Peki bugüne kadar izlediğimiz ekonomi politikaları ile global krizi başarı ile aşabildik mi? Gerekli ekonomik gelişmeyi sağlayabildik mi? Ülkedeki ekonomik ve sosyal sorunları çözebildik mi? Özelleştirmeler sonucu özel sektör uygulamalarında beklenen verimliliğe ulaştık mı? Ülkemiz ekonomik kara deliklerden ne derece kurtuldu? Ekonomik bağımsızlığımızı sağlayabildik mi? Toplumsal barışı sağlayabildik mi? Geri kalmış bölgelerde kalkınma adına verdiğimiz proje destekleri ile ne kadar başarı sağlayabildik? Ülkemizin geleceği için gerekli ekonomik atılımları yapabildik mi? Doğu ve güneydoğudaki devlete ait ekonomik kuruluşları ve fabrikaları kapattıktan sonra neler kazandık?
Ne yazık ki tüm bu soruların cevabı kocaman bir hayır ve kocaman bir hiçtir.
Özel kuruluşların bugüne kadar izledikleri politikalar çerçevesinde kendilerini tek başına ekonomik bağımsızlığın temel direği sayılmaları mümkün değildir. Bir kriz anında en stratejik işletmelerin bile kolaylıkla yerli yabancı demeden el değiştirdiği ülkemizde bu kuruluşlara güvenerek geleceği güvence altına almak asla mümkün değildir. Bu şartlar altında da ekonomik bağımsızlığı sürdürmek mümkün değildir. Daha da tehlikelisi bağımsız bir iç ve dış politikada izlenmesi ise hiç mümkün değildir. Nitekim günümüzdeki yaşadığımız birçok olayın temelinde de ekonomik ve siyasi bağımsızlığımızın zarar görmesi yatmaktadır.
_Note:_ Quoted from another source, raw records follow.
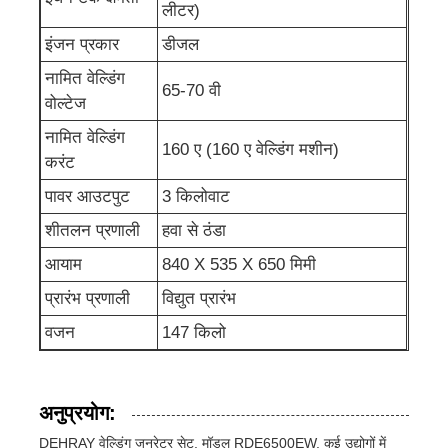
लीटर)
इंजन प्रकार
डीजल
ध्वनिरोधी जनरेटर सेट
नामित वेल्डिंग
65-70 वी
वोल्टेज
गृह उपयोग जनरेटर
नामित वेल्डिंग
160 ए (160 ए वेल्डिंग मशीन)
करंट
चंदवा जनरेटर सेट
पावर आउटपुट
3 किलोवाट
शीतलन प्रणाली
हवा से ठंडा
कम शोर जनरेटर
आयाम
840 X 535 X 650 मिमी
प्रारंभ प्रणाली
विद्युत प्रारंभ
जनरेटर रखरखाव
वजन
147 किलो
वेल्डिंग जेनरेटर सेट
अनुप्रयोग:
डीजल इंजन जनरेटर
DEHRAY वेल्डिंग जनरेटर सेट, मॉडल RDE6500EW, कई उद्योगों में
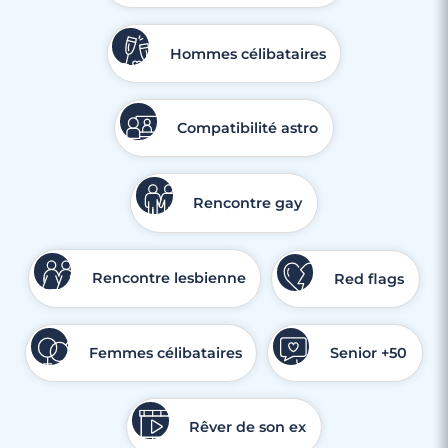
Hommes célibataires
Compatibilité astro
Rencontre gay
Rencontre lesbienne
Red flags
Femmes célibataires
Senior +50
Rêver de son ex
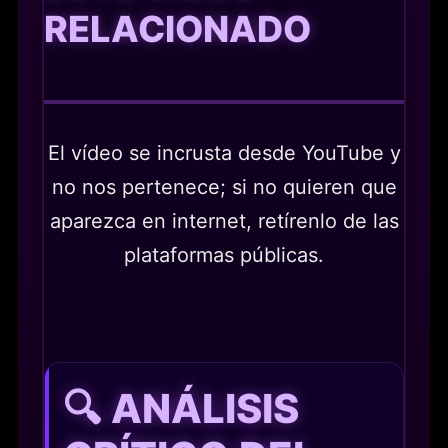
RELACIONADO
El vídeo se incrusta desde YouTube y
no nos pertenece; si no quieren que
aparezca en internet, retírenlo de las
plataformas públicas.
🔍 ANÁLISIS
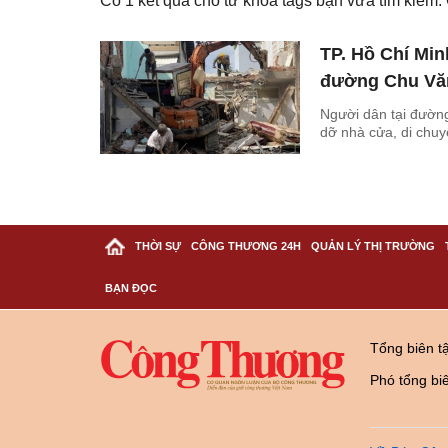
Có
1
kết quả cho từ khóa tags bạn vừa tìm kiếm
TP. Hồ Chí Min
đường Chu Vă
Người dân tại đườn
dỡ nhà cửa, di chu
THỜI SỰ
CÔNG THƯƠNG 24H
QUẢN LÝ THỊ TRƯỜNG
BẠN ĐỌC
Tổng biên t
Phó tổng bi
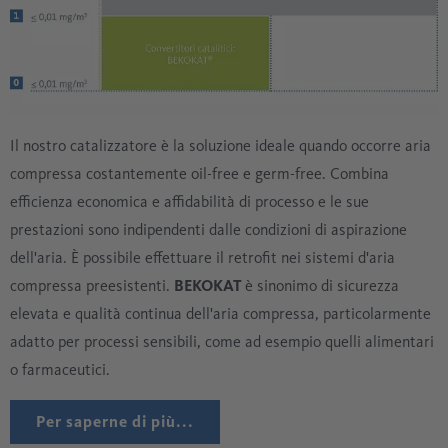
Il nostro catalizzatore è la soluzione ideale quando occorre aria
compressa costantemente oil-free e germ-free. Combina
efficienza economica e affidabilità di processo e le sue
prestazioni sono indipendenti dalle condizioni di aspirazione
dell'aria. È possibile effettuare il retrofit nei sistemi d'aria
compressa preesistenti.
BEKOKAT
è sinonimo di sicurezza
elevata e qualità continua dell'aria compressa, particolarmente
adatto per processi sensibili, come ad esempio quelli alimentari
o farmaceutici.
Per saperne di più...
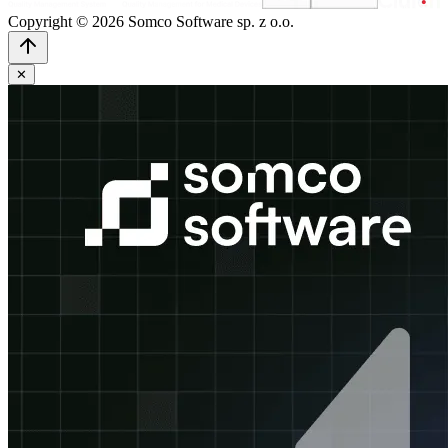
Copyright © 2026 Somco Software sp. z o.o.
✕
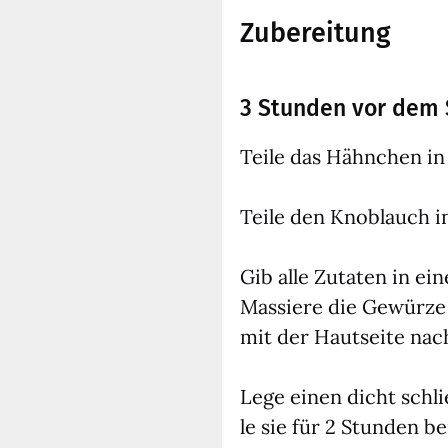
Zubereitung
3 Stunden vor dem 
Tei­le das Hähn­chen i
Tei­le den Knob­lauch in
Gib alle Zuta­ten in ei
Mas­sie­re die Gewür­ze 
mit der Haut­sei­te nac
Lege einen dicht schlie
le sie für 2 Stun­den be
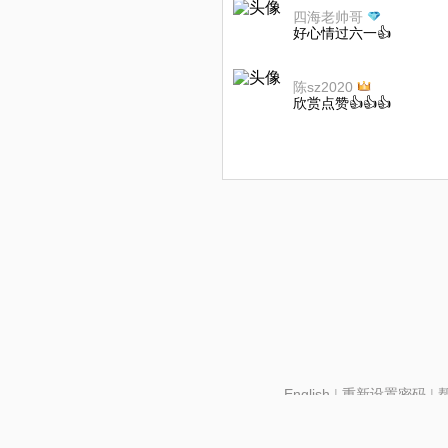
四海老帅哥
好心情过六一👍
陈sz2020
欣赏点赞👍👍👍
English
|
重新设置密码
|
北京酷智科技有限公司 ©2024 changba.com |
京IC
京网文【2024】2602-128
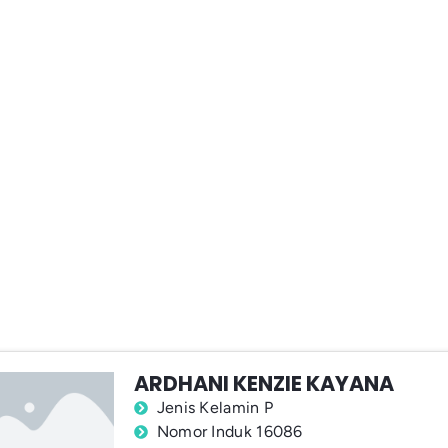
ARDHANI KENZIE KAYANA
Jenis Kelamin P
Nomor Induk 16086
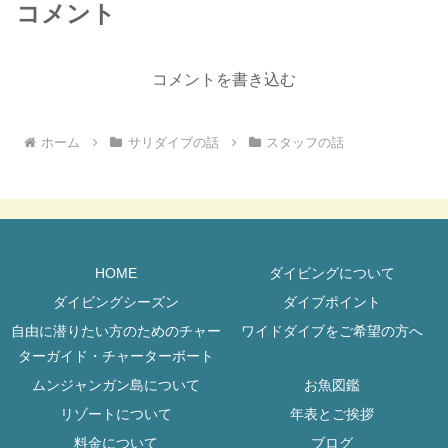
コメント
コメントを書き込む
ホーム
サリダイブの話
スタッフの話
HOME
ダイビングについて
ダイビングシーズン
ダイブポイント
自由に潜りたい方のためのチャー
ワイドダイブをご希望の方へ
ターガイド・チャーターボート
ムンジャンガン島について
お魚図鑑
リゾートについて
年表とご挨拶
料金について
ブログ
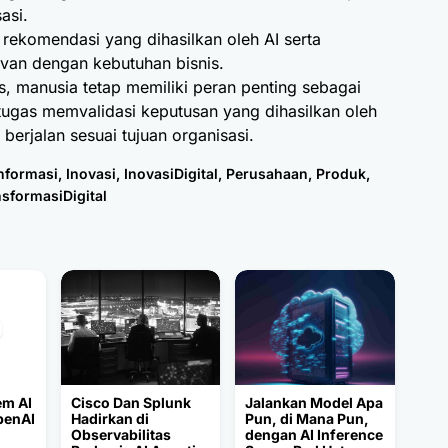
asi.
 rekomendasi yang dihasilkan oleh AI serta
van dengan kebutuhan bisnis.
, manusia tetap memiliki peran penting sebagai
tugas memvalidasi keputusan yang dihasilkan oleh
berjalan sesuai tujuan organisasi.
nformasi
,
Inovasi
,
InovasiDigital
,
Perusahaan
,
Produk
,
sformasiDigital
em AI
Cisco Dan Splunk
Jalankan Model Apa
penAI
Hadirkan di
Pun, di Mana Pun,
Observabilitas
dengan AI Inference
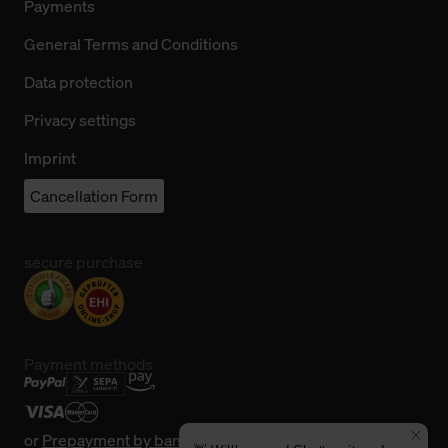
Payments
General Terms and Conditions
Data protection
Privacy settings
Imprint
Cancellation Form
secure purchase
Payment methods
or
Prepayment by bank transfer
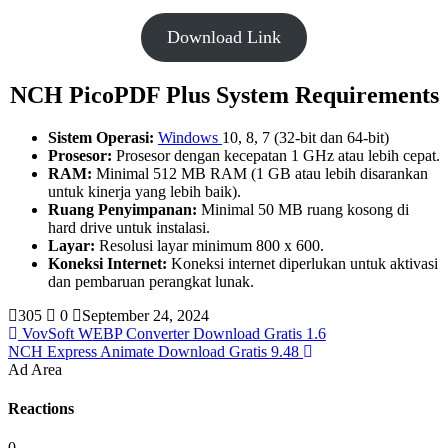
Download Link
NCH PicoPDF Plus System Requirements
Sistem Operasi:
Windows
10, 8, 7 (32-bit dan 64-bit)
Prosesor:
Prosesor dengan kecepatan 1 GHz atau lebih cepat.
RAM:
Minimal 512 MB RAM (1 GB atau lebih disarankan
untuk kinerja yang lebih baik).
Ruang Penyimpanan:
Minimal 50 MB ruang kosong di
hard drive untuk instalasi.
Layar:
Resolusi layar minimum 800 x 600.
Koneksi Internet:
Koneksi internet diperlukan untuk aktivasi
dan pembaruan perangkat lunak.
305
0
September 24, 2024
VovSoft WEBP Converter Download Gratis 1.6
NCH Express Animate Download Gratis 9.48
Ad Area
Reactions
0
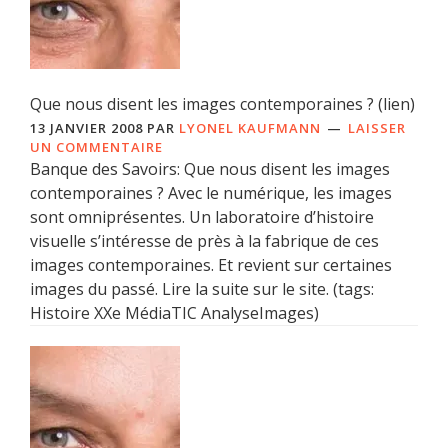
Que nous disent les images contemporaines ? (lien)
13 JANVIER 2008
PAR
LYONEL KAUFMANN
LAISSER
UN COMMENTAIRE
Banque des Savoirs: Que nous disent les images
contemporaines ? Avec le numérique, les images
sont omniprésentes. Un laboratoire d’histoire
visuelle s’intéresse de près à la fabrique de ces
images contemporaines. Et revient sur certaines
images du passé. Lire la suite sur le site. (tags:
Histoire XXe MédiaTIC AnalyseImages)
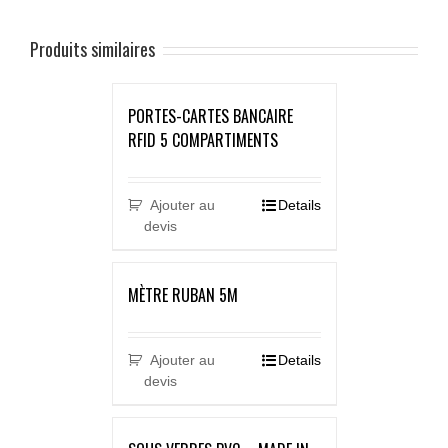
Produits similaires
PORTES-CARTES BANCAIRE
RFID 5 COMPARTIMENTS
Ajouter au
Details
devis
MÈTRE RUBAN 5M
Ajouter au
Details
devis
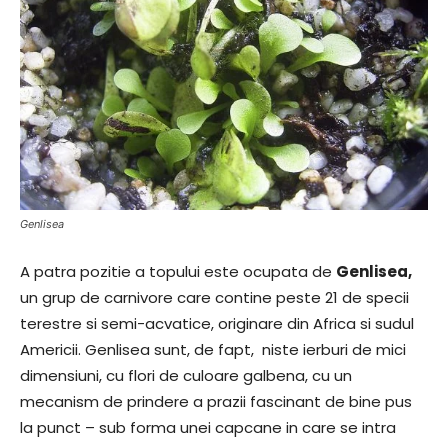
Genlisea
A patra pozitie a topului este ocupata de
Genlisea,
un grup de carnivore care contine peste 21 de specii
terestre si semi-acvatice, originare din Africa si sudul
Americii. Genlisea sunt, de fapt, niste ierburi de mici
dimensiuni, cu flori de culoare galbena, cu un
mecanism de prindere a prazii fascinant de bine pus
la punct – sub forma unei capcane in care se intra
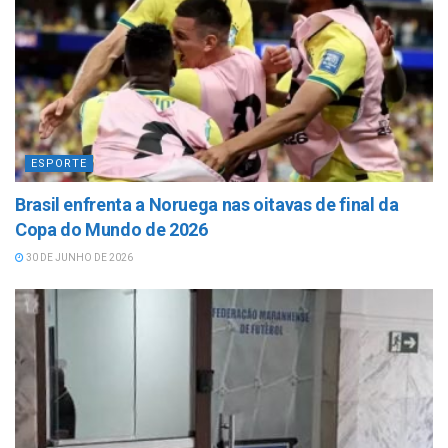
ESPORTE
Brasil enfrenta a Noruega nas oitavas de final da
Copa do Mundo de 2026
30 DE JUNHO DE 2026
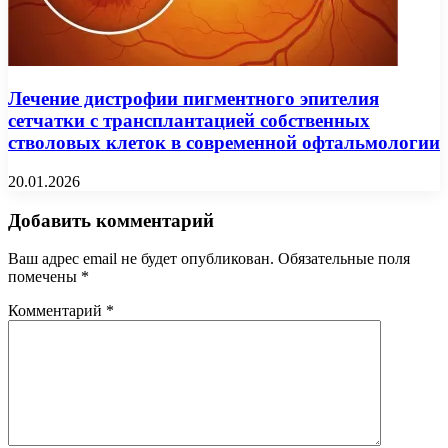
Лечение дистрофии пигментного эпителия
сетчатки с трансплантацией собственных
стволовых клеток в современной офтальмологии
20.01.2026
Добавить комментарий
Ваш адрес email не будет опубликован.
Обязательные поля
помечены
*
Комментарий
*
Gelişmiş batı ülkelerinin çoğunda ekonomi içinde kamu kuruluşlarının yanında kooperatiflerin payı küçümsenmeyecek ölçülerdedir. Ekonominin bazı sektörlerinde bu oranlar bazen % 80’i aşmaktadır. Bu ülkelerde bugün bile ticari hareketliliğini kaybetmiş yörelerde kooperatifler kurulmakta ve iş sahaları yaratılmakta, ekonomik ve sosyal sorunlara çözümler yaratılmaktadır.
Geldiğimiz noktada sıcak savaşların yerini ekonomik savaşların aldığı dünyada ekonomik ve sosyal sorunların çözümü için ekonomik bağımsızlık şarttır. Ekonomik bağımsızlığın en büyük sigortası halkın gücü, azmi ve kararlığıdır. Kooperatifler halkın gücünü üretime katan ve ülkenin kaynaklarını ekonomiye kazandıran altın anahtarlardır. Bağımsız bir ekonomi için ülkenin kaynaklarını harekete geçiren tek güvenilir modeldir.